Das Mauthausen Komitee Österreich (MKÖ) fordert Bürgermeister Mag. Siegfried Nagl auf alle ExpertInnen zum ehemaligen NS-ZwangsarbeiterInnenlager und Durchgangslager für ungarische Jüdinnen und Juden in Graz-Liebenau sobald wie möglich zu einem "Runden Tisch" einzuladen. Bis jetzt wurde auf diese Forderung des MKÖ nicht reagiert. Ziel soll die Erarbeitung der weiteren Schritte sein um das Areal mit den jetzigen Ausgrabungen als Gedenkort zu erhalten.

In den letzten Kriegstagen im April 1945 wurden bei den Todesmärschen Tausende von Jüdinnen und Juden von der ungarischen Grenze Richtung Mauthausen getrieben und im Durchgangslager Graz-Liebenau interniert. An nur einem Tag – 4. April 1945 – mussten 6.000 - 8.000 ungarische Jüdinnen und Juden den Todesmarsch von Graz nach Mauthausen antreten. Und es gab noch weitere.

Der Vorsitzende des Liebenauer Prozesses, Sir Douglas Young, sprach davon, dass "die Zahl der Liebenauer Todesopfer weit höher als 53 sei." Er sagte: "Es liegen dort noch viele unter der Erde." In einem ORF-Interview von August 2017 erklärt der Leiter der Grabungen Archäologe Dr. Fuchs: "Für die Archäologen wäre es ein leichtes, die Opfer zu finden. Es ist eigentlich nur eine Frage der Zeit, bis man diese Plätze findet.
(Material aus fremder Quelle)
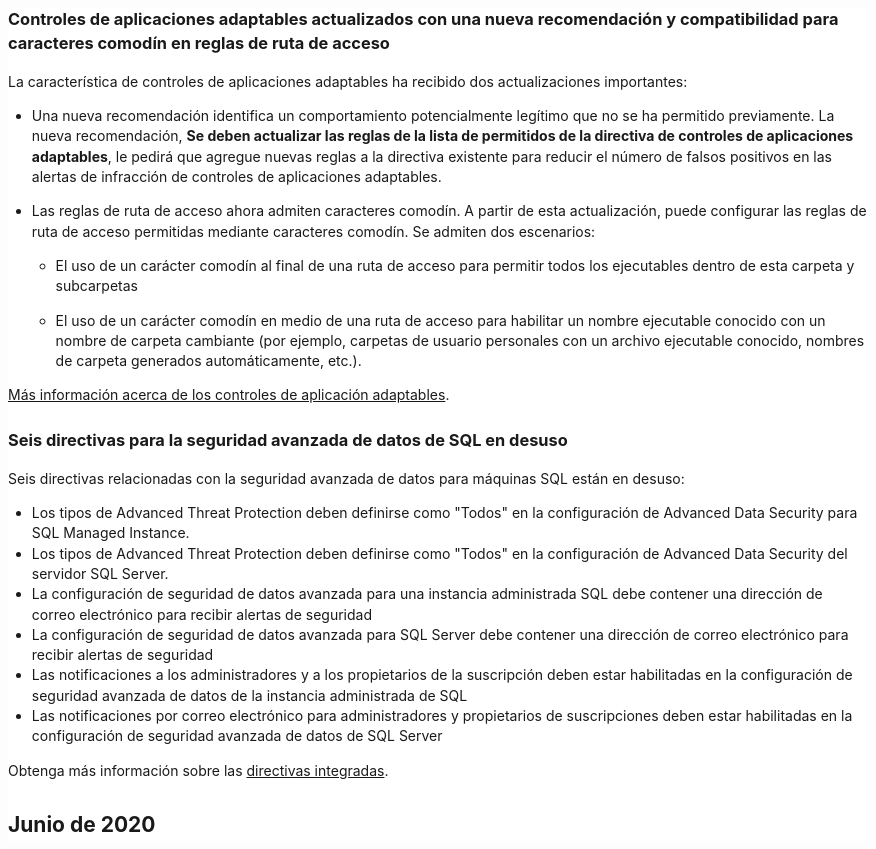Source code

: 

### <a name="adaptive-application-controls-updated-with-a-new-recommendation-and-support-for-wildcards-in-path-rules"></a>Controles de aplicaciones adaptables actualizados con una nueva recomendación y compatibilidad para caracteres comodín en reglas de ruta de acceso

La característica de controles de aplicaciones adaptables ha recibido dos actualizaciones importantes:

* Una nueva recomendación identifica un comportamiento potencialmente legítimo que no se ha permitido previamente. La nueva recomendación, **Se deben actualizar las reglas de la lista de permitidos de la directiva de controles de aplicaciones adaptables**, le pedirá que agregue nuevas reglas a la directiva existente para reducir el número de falsos positivos en las alertas de infracción de controles de aplicaciones adaptables.

* Las reglas de ruta de acceso ahora admiten caracteres comodín. A partir de esta actualización, puede configurar las reglas de ruta de acceso permitidas mediante caracteres comodín. Se admiten dos escenarios:

    * El uso de un carácter comodín al final de una ruta de acceso para permitir todos los ejecutables dentro de esta carpeta y subcarpetas

    * El uso de un carácter comodín en medio de una ruta de acceso para habilitar un nombre ejecutable conocido con un nombre de carpeta cambiante (por ejemplo, carpetas de usuario personales con un archivo ejecutable conocido, nombres de carpeta generados automáticamente, etc.).


[Más información acerca de los controles de aplicación adaptables](security-center-adaptive-application.md).



### <a name="six-policies-for-sql-advanced-data-security-deprecated"></a>Seis directivas para la seguridad avanzada de datos de SQL en desuso

Seis directivas relacionadas con la seguridad avanzada de datos para máquinas SQL están en desuso:

- Los tipos de Advanced Threat Protection deben definirse como "Todos" en la configuración de Advanced Data Security para SQL Managed Instance.
- Los tipos de Advanced Threat Protection deben definirse como "Todos" en la configuración de Advanced Data Security del servidor SQL Server.
- La configuración de seguridad de datos avanzada para una instancia administrada SQL debe contener una dirección de correo electrónico para recibir alertas de seguridad
- La configuración de seguridad de datos avanzada para SQL Server debe contener una dirección de correo electrónico para recibir alertas de seguridad
- Las notificaciones a los administradores y a los propietarios de la suscripción deben estar habilitadas en la configuración de seguridad avanzada de datos de la instancia administrada de SQL
- Las notificaciones por correo electrónico para administradores y propietarios de suscripciones deben estar habilitadas en la configuración de seguridad avanzada de datos de SQL Server

Obtenga más información sobre las [directivas integradas](./policy-reference.md).



## <a name="june-2020"></a>Junio de 2020
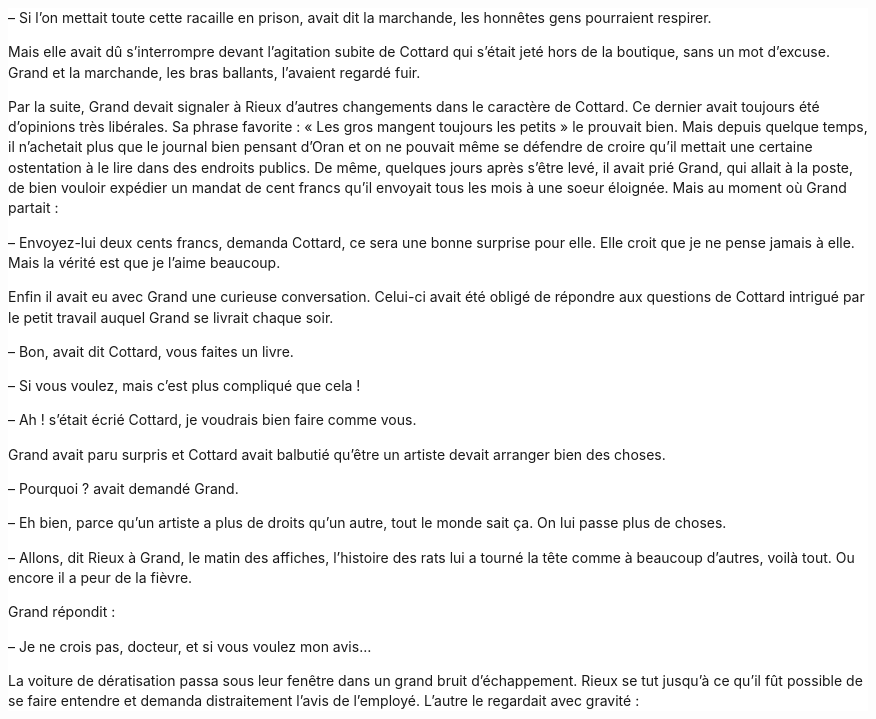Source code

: – Si l’on mettait toute cette racaille en prison, avait dit
la marchande, les honnêtes gens pourraient respirer.

Mais elle avait dû s’interrompre devant l’agitation
subite de Cottard qui s’était jeté hors de la boutique, sans
un mot d’excuse. Grand et la marchande, les bras
ballants, l’avaient regardé fuir.

Par la suite, Grand devait signaler à Rieux d’autres
changements dans le caractère de Cottard. Ce dernier
avait toujours été d’opinions très libérales. Sa phrase
favorite : « Les gros mangent toujours les petits » le
prouvait bien. Mais depuis quelque temps, il n’achetait
plus que le journal bien pensant d’Oran et on ne pouvait
même se défendre de croire qu’il mettait une certaine
ostentation à le lire dans des endroits publics. De même,
quelques jours après s’être levé, il avait prié Grand, qui
allait à la poste, de bien vouloir expédier un mandat de
cent francs qu’il envoyait tous les mois à une soeur
éloignée. Mais au moment où Grand partait :

– Envoyez-lui deux cents francs, demanda Cottard, ce
sera une bonne surprise pour elle. Elle croit que je ne
pense jamais à elle. Mais la vérité est que je l’aime
beaucoup.

Enfin il avait eu avec Grand une curieuse conversation.
Celui-ci avait été obligé de répondre aux questions de
Cottard intrigué par le petit travail auquel Grand se
livrait chaque soir.

– Bon, avait dit Cottard, vous faites un livre.

– Si vous voulez, mais c’est plus compliqué que cela !

– Ah ! s’était écrié Cottard, je voudrais bien faire
comme vous.

Grand avait paru surpris et Cottard avait balbutié
qu’être un artiste devait arranger bien des choses.

– Pourquoi ? avait demandé Grand.

– Eh bien, parce qu’un artiste a plus de droits qu’un
autre, tout le monde sait ça. On lui passe plus de choses.

– Allons, dit Rieux à Grand, le matin des affiches,
l’histoire des rats lui a tourné la tête comme à beaucoup
d’autres, voilà tout. Ou encore il a peur de la fièvre.

Grand répondit :

– Je ne crois pas, docteur, et si vous voulez mon avis…

La voiture de dératisation passa sous leur fenêtre dans
un grand bruit d’échappement. Rieux se tut jusqu’à ce
qu’il fût possible de se faire entendre et demanda
distraitement l’avis de l’employé. L’autre le regardait
avec gravité :
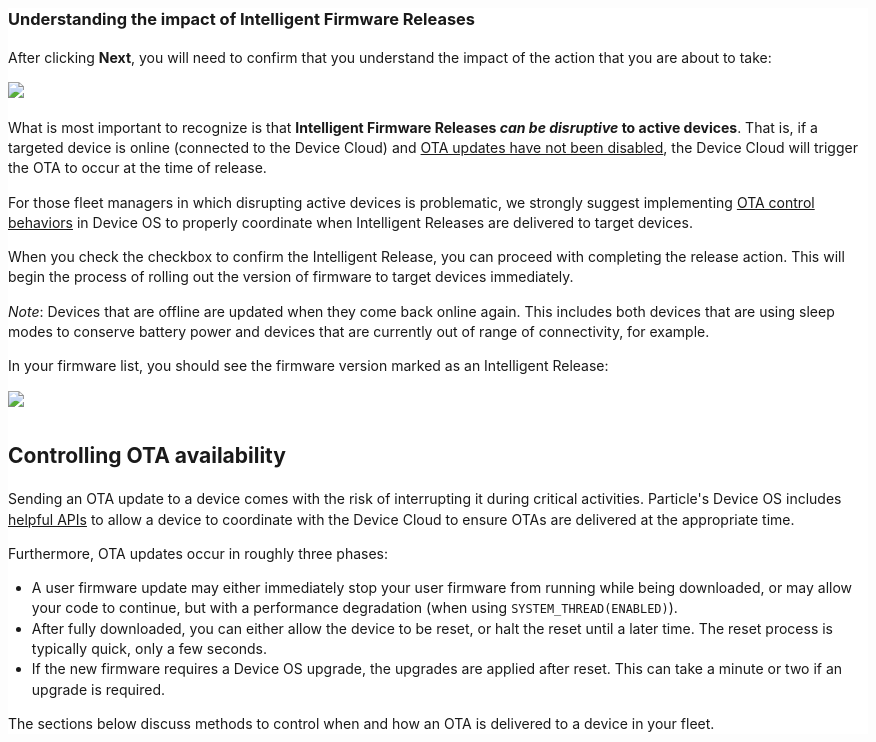### Understanding the impact of Intelligent Firmware Releases

After clicking **Next**, you will need to confirm that you understand
the impact of the action that you are about to take:

![](/assets/images/ota-updates/intelligent-release-confirm.png)

What is most important to recognize is that **Intelligent Firmware
Releases _can be disruptive_ to active devices**. That is, if a targeted
device is online (connected to the Device Cloud) and [OTA updates have
not been disabled](#disabling-ota-updates), the Device Cloud will
trigger the OTA to occur at the time of release.

For those fleet managers in which disrupting active devices is
problematic, we strongly suggest implementing [OTA control
behaviors](#controlling-ota-availability) in Device OS to properly
coordinate when Intelligent Releases are delivered to target devices.

When you check the checkbox to confirm the Intelligent Release, you can
proceed with completing the release action. This will begin the process
of rolling out the version of firmware to target devices immediately.

_Note_: Devices that are offline are updated when they come back online
again. This includes both devices that are using sleep modes to conserve
battery power and devices that are currently out of range of
connectivity, for example.

In your firmware list, you should see the firmware version marked as an
Intelligent Release:

<img class="small" src="/assets/images/ota-updates/intelligent-release-list.png" />

## Controlling OTA availability

Sending an OTA update to a device comes with the risk of interrupting it
during critical activities. Particle's Device OS includes [helpful APIs](/cards/firmware/ota-updates/system-enableupdates/)
to allow a device to coordinate with the Device Cloud to ensure OTAs are
delivered at the appropriate time.

Furthermore, OTA updates occur in roughly three phases:

- A user firmware update may either immediately stop your user firmware from running while being downloaded, or may allow your code to continue, but with a performance degradation (when using `SYSTEM_THREAD(ENABLED)`).
- After fully downloaded, you can either allow the device to be reset, or halt the reset until a later time. The reset process is typically quick, only a few seconds. 
- If the new firmware requires a Device OS upgrade, the upgrades are applied after reset. This can take a minute or two if an upgrade is required.

The sections below discuss methods to control when and how an OTA is
delivered to a device in your fleet.
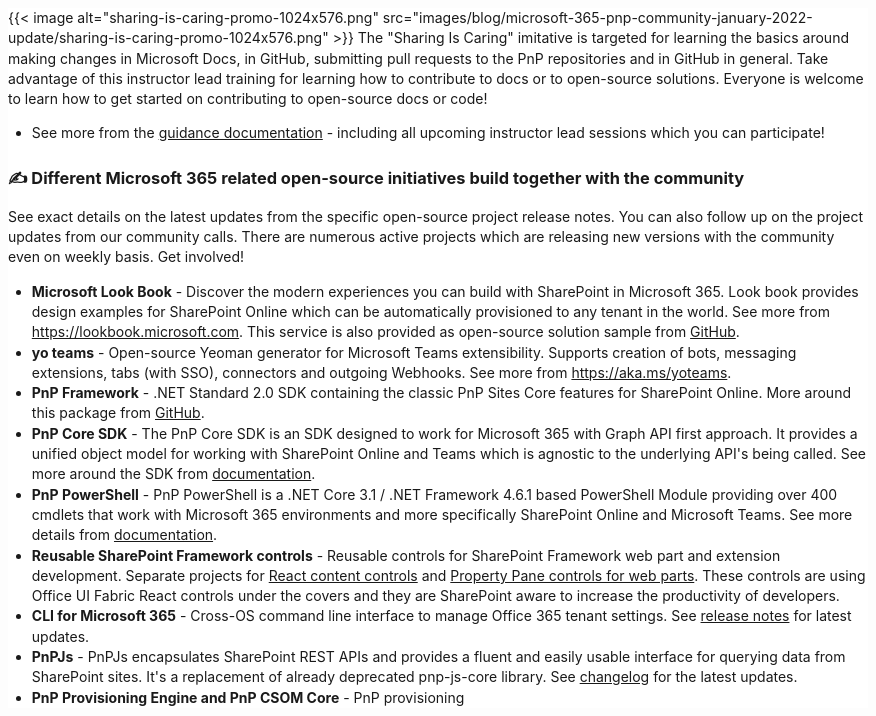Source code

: {{< image alt="sharing-is-caring-promo-1024x576.png" src="images/blog/microsoft-365-pnp-community-january-2022-update/sharing-is-caring-promo-1024x576.png" >}}
The "Sharing Is Caring" imitative is targeted for learning the basics
around making changes in Microsoft Docs, in GitHub, submitting pull
requests to the PnP repositories and in GitHub in general. Take
advantage of this instructor lead training for learning how to
contribute to docs or to open-source solutions. Everyone is welcome to
learn how to get started on contributing to open-source docs or code!
-   See more from the [guidance
    documentation](http://aka.ms/sharing-is-caring) - including all
    upcoming instructor lead sessions which you can participate!
### ✍ Different Microsoft 365 related open-source initiatives build together with the community 

See exact details on the latest updates from the specific open-source
project release notes. You can also follow up on the project updates
from our community calls. There are numerous active projects which are
releasing new versions with the community even on weekly basis. Get
involved!
-   **Microsoft Look Book** - Discover the modern experiences you can
    build with SharePoint in Microsoft 365. Look book provides design
    examples for SharePoint Online which can be automatically
    provisioned to any tenant in the world. See more from
    <https://lookbook.microsoft.com>. This service is also provided as
    open-source solution sample from
    [GitHub](https://github.com/SharePoint/sp-provisioning-service).
-   **yo teams** - Open-source Yeoman generator for Microsoft Teams
    extensibility. Supports creation of bots, messaging extensions, tabs
    (with SSO), connectors and outgoing Webhooks. See more from
    <https://aka.ms/yoteams>.
-   **PnP Framework** - .NET Standard 2.0 SDK containing the classic PnP
    Sites Core features for SharePoint Online. More around this package
    from [GitHub](https://github.com/pnp/pnpframework).
-   **PnP Core SDK** - The PnP Core SDK is an SDK designed to work for
    Microsoft 365 with Graph API first approach. It provides a unified
    object model for working with SharePoint Online and Teams which is
    agnostic to the underlying API's being called. See more around the
    SDK from [documentation](https://aka.ms/pnp/coresdk/docs).
-   **PnP PowerShell** - PnP PowerShell is a .NET Core 3.1 / .NET
    Framework 4.6.1 based PowerShell Module providing over 400 cmdlets
    that work with Microsoft 365 environments and more specifically
    SharePoint Online and Microsoft Teams. See more details from
    [documentation](https://pnp.github.io/powershell/).
-   **Reusable SharePoint Framework controls** - Reusable controls for
    SharePoint Framework web part and extension development. Separate
    projects for [React content
    controls](https://pnp.github.io/sp-dev-fx-controls-react/) and
    [Property Pane controls for web
    parts](https://github.com/pnp/sp-dev-fx-property-controls). These
    controls are using Office UI Fabric React controls under the covers
    and they are SharePoint aware to increase the productivity of
    developers.
-   **CLI for Microsoft 365** - Cross-OS command line interface to
    manage Office 365 tenant settings. See [release
    notes](https://pnp.github.io/cli-microsoft365/about/release-notes/)
    for latest updates. 
-   **PnPJs** - PnPJs encapsulates SharePoint REST APIs and provides a
    fluent and easily usable interface for querying data from SharePoint
    sites. It's a replacement of already deprecated pnp-js-core
    library. See
    [changelog](https://github.com/pnp/pnpjs/blob/dev/CHANGELOG.md) for
    the latest updates.
-   **PnP Provisioning Engine and PnP CSOM Core** - PnP provisioning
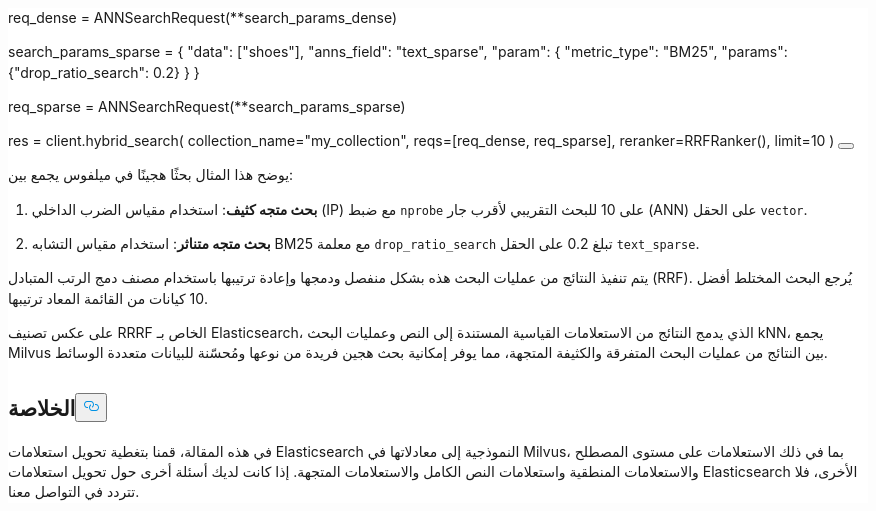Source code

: req_dense = ANNSearchRequest(**search_params_dense)

search_params_sparse = {
    <span class="hljs-string">&quot;data&quot;</span>: [<span class="hljs-string">&quot;shoes&quot;</span>],
    <span class="hljs-string">&quot;anns_field&quot;</span>: <span class="hljs-string">&quot;text_sparse&quot;</span>,
    <span class="hljs-string">&quot;param&quot;</span>: {
        <span class="hljs-string">&quot;metric_type&quot;</span>: <span class="hljs-string">&quot;BM25&quot;</span>,
        <span class="hljs-string">&quot;params&quot;</span>: {<span class="hljs-string">&quot;drop_ratio_search&quot;</span>: <span class="hljs-number">0.2</span>}
    }
}

req_sparse = ANNSearchRequest(**search_params_sparse)

res = client.hybrid_search(
    collection_name=<span class="hljs-string">&quot;my_collection&quot;</span>,
    reqs=[req_dense, req_sparse],
    reranker=RRFRanker(),
    limit=<span class="hljs-number">10</span>
)
<button class="copy-code-btn"></button></code></pre>
<p>يوضح هذا المثال بحثًا هجينًا في ميلفوس يجمع بين:</p>
<ol>
<li><p><strong>بحث متجه كثيف</strong>: استخدام مقياس الضرب الداخلي (IP) مع ضبط <code translate="no">nprobe</code> على 10 للبحث التقريبي لأقرب جار (ANN) على الحقل <code translate="no">vector</code>.</p></li>
<li><p><strong>بحث متجه متناثر</strong>: استخدام مقياس التشابه BM25 مع معلمة <code translate="no">drop_ratio_search</code> تبلغ 0.2 على الحقل <code translate="no">text_sparse</code>.</p></li>
</ol>
<p>يتم تنفيذ النتائج من عمليات البحث هذه بشكل منفصل ودمجها وإعادة ترتيبها باستخدام مصنف دمج الرتب المتبادل (RRF). يُرجع البحث المختلط أفضل 10 كيانات من القائمة المعاد ترتيبها.</p>
<p>على عكس تصنيف RRRF الخاص بـ Elasticsearch، الذي يدمج النتائج من الاستعلامات القياسية المستندة إلى النص وعمليات البحث kNN، يجمع Milvus بين النتائج من عمليات البحث المتفرقة والكثيفة المتجهة، مما يوفر إمكانية بحث هجين فريدة من نوعها ومُحسّنة للبيانات متعددة الوسائط.</p>
<h2 id="Recap" class="common-anchor-header">الخلاصة<button data-href="#Recap" class="anchor-icon" translate="no">
      <svg translate="no"
        aria-hidden="true"
        focusable="false"
        height="20"
        version="1.1"
        viewBox="0 0 16 16"
        width="16"
      >
        <path
          fill="#0092E4"
          fill-rule="evenodd"
          d="M4 9h1v1H4c-1.5 0-3-1.69-3-3.5S2.55 3 4 3h4c1.45 0 3 1.69 3 3.5 0 1.41-.91 2.72-2 3.25V8.59c.58-.45 1-1.27 1-2.09C10 5.22 8.98 4 8 4H4c-.98 0-2 1.22-2 2.5S3 9 4 9zm9-3h-1v1h1c1 0 2 1.22 2 2.5S13.98 12 13 12H9c-.98 0-2-1.22-2-2.5 0-.83.42-1.64 1-2.09V6.25c-1.09.53-2 1.84-2 3.25C6 11.31 7.55 13 9 13h4c1.45 0 3-1.69 3-3.5S14.5 6 13 6z"
        ></path>
      </svg>
    </button></h2><p>في هذه المقالة، قمنا بتغطية تحويل استعلامات Elasticsearch النموذجية إلى معادلاتها في Milvus، بما في ذلك الاستعلامات على مستوى المصطلح والاستعلامات المنطقية واستعلامات النص الكامل والاستعلامات المتجهة. إذا كانت لديك أسئلة أخرى حول تحويل استعلامات Elasticsearch الأخرى، فلا تتردد في التواصل معنا.</p>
Die Schätzungen schwanken zwischen einigen Dutzend und einigen Hundert - wie viele wirklich dort liegen, weiß kein Mensch."

"Es ist unsere Pflicht als Österreicherinnen und Österreicher den Opfern und ihren Nachkommen einen würdigen Ort des Gedenkens- und der Erinnerung zu schaffen.", so MKÖ-Vorsitzender Willi Mernyi, "Es liegt in der Verantwortung des Grazer Bürgermeisters dies so schnell wie möglich in die Wege zu leiten."